Il tentativo di accordo tra conservatori e popolari mette a repentaglio conquiste che fino ad oggi abbiamo dato per scontate. A quella sfida, che potrebbe anche coincidere con il ritorno delle Provinciali, dobbiamo arrivare preparati, con una proposta politica autorevole, con una comunità coesa ed un’organizzazione più compatta ed efficiente. Per farlo serve un partito unito e non un condominio litigioso, serve un grande partito che non deluda le aspettative di chi si è avvicinato e valorizzi l’esperienza di chi c’è sempre stato, che sappia investire sulle nuove leve, che sappia essere punto di riferimento per tutto il mezzogiorno e guidare l’opposizione del sud contro il progetto scellerato dell’autonomia differenziata.
Serve serrare i ranghi e cominciare a dare battaglia per la difesa e l’attuazione dell’art 3 della Costituzione, contro il tentativo del governo di smontare l’impostazione della missione 6 del PNRR sulla medicina del territorio, per affrontare le condizioni da terzo mondo in cui sono ridotte le strutture sanitarie pubbliche, in una regione in cui Musumeci prima e Schifani ora non sono in grado di utilizzare le somme destinate alla sanità.
Serve un’azione corale contro un centrodestra, quello siciliano, inginocchiato alle scelte romane, che si lascia scippare i fondi per la tratta ferroviaria PA-CT; che se ne frega se nei primi 4 mesi dell’anno sono morti di lavoro ben 12 operai, perché il Presidente Schifani e l’assessora Albano si accontentano di 1 ispettore ogni 22.000 lavoratori e lasciano lettera morta il protocollo d’intesa con INL che consentirebbe quantomeno l’assunzione di almeno un centinaio di vincitori e/o idonei di specifico concorso pubblico.
All’ARS ci sono le riforme che aspettano i Siciliani e su cui dobbiamo continuare ad incalzare il governo: RIFIUTI, IDRICO, FORESTALI, TURISMO, FORMAZIONE e RIORGANIZZAZIONE DELLA MACCHINA DEL PERSONALE REGIONALE.
Non mancano le inadempienze, non mancano le storture, non mancano i tentativi del governo Meloni e del governo Schifani di esasperare le differenze e accettare come fosse “naturale” l’esistenza di disuguaglianze sempre più profonde.
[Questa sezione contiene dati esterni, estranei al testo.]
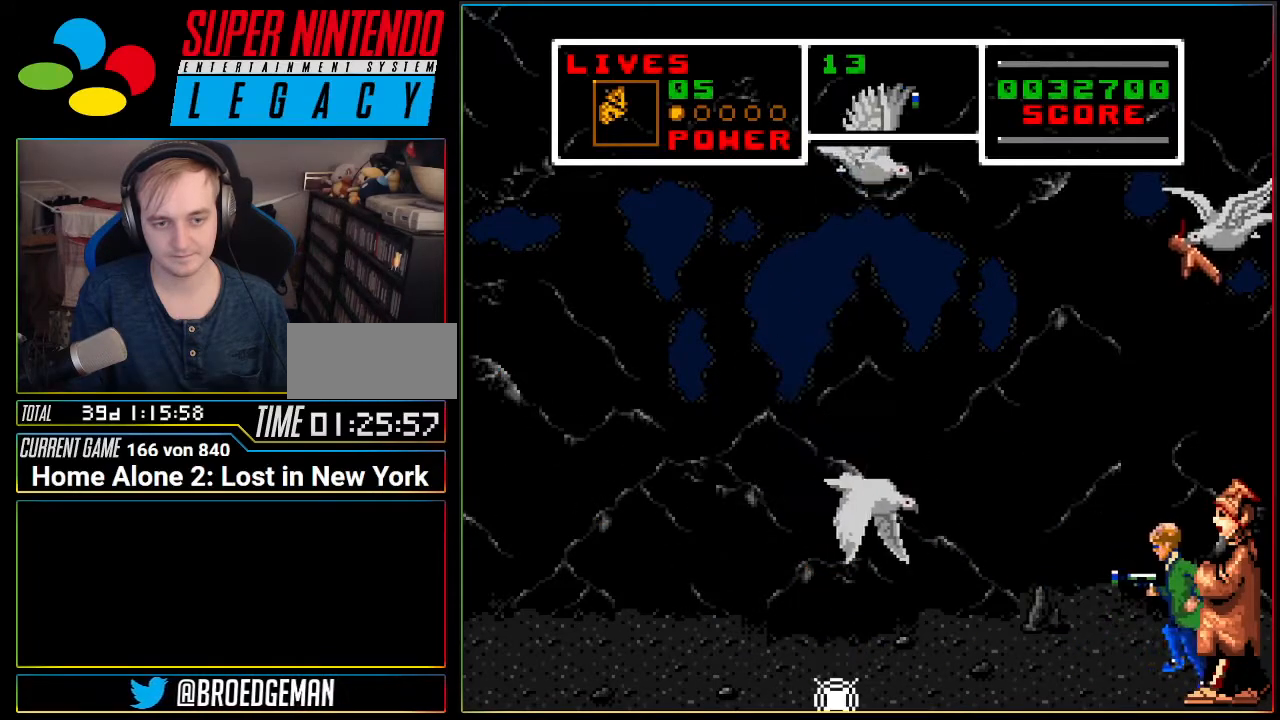
{"buttons": ["DPAD_DOWN", "DPAD_LEFT"], "events": [[401, "DPAD_DOWN", "down"]]}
Il PD ha perso, ma non è andata meglio alle altre forze di opposizione, quindi tocca a noi assumerci la responsabilità di guidare l’alternativa. Portare nelle piazze queste battaglie, dare voce e concretezza alle questioni che attengono più da vicino la vita dei cittadini (acqua, rifiuti, sanità e scuola pubblica), provare a consolidare l’identità del Partito con la concretezza dei temi e la continuità dello sforzo.
Soltanto noi possiamo farlo, insieme, perché – come dimostra la cronaca recente – c’è una differenza sostanziale tra un partito che si identifica con il suo leader ed un partito che sceglie di darsi delle regole e vivere della sua democrazia interna: il secondo sopravvive al destino della sua classe dirigente. Il primo chiaramente no.
A Morgantina ho parlato di un “partito equipaggio in cui tutti siamo chiamati a dare un contributo, senza protagonismi e fughe in avanti, in cui ognuno deve chiedersi cosa può fare per il Partito e non viceversa”, ne sono ancora convinto. Un modello di partito che scommette tutto sulla sua organizzazione, che trae forza dai suoi iscritti e affronta la bufera mantenendo la barra dritta e i nervi saldi. Solo così “rispondiamo al colpo ricevuto”, ripartiamo dai nostri punti di forza ed evitiamo di ricadere nei cliché di cui siamo stati vittime negli ultimi 15 anni”.
Antony Barbagallo
La Relazione è stata approvata all’unanimità. Nell’ambito del dibattito interno c’è stato un duro ma franco scambio di opinioni tra il sen. Nicita, Bruno Marziano e il deputato regionale Spada che ha rimarcato le diversità di opinioni tra le parti in merito alle elezioni amministrative di Siracusa ma che sarà chiarito nella prossima direzione aperta che si terrà a giorni a Siracusa.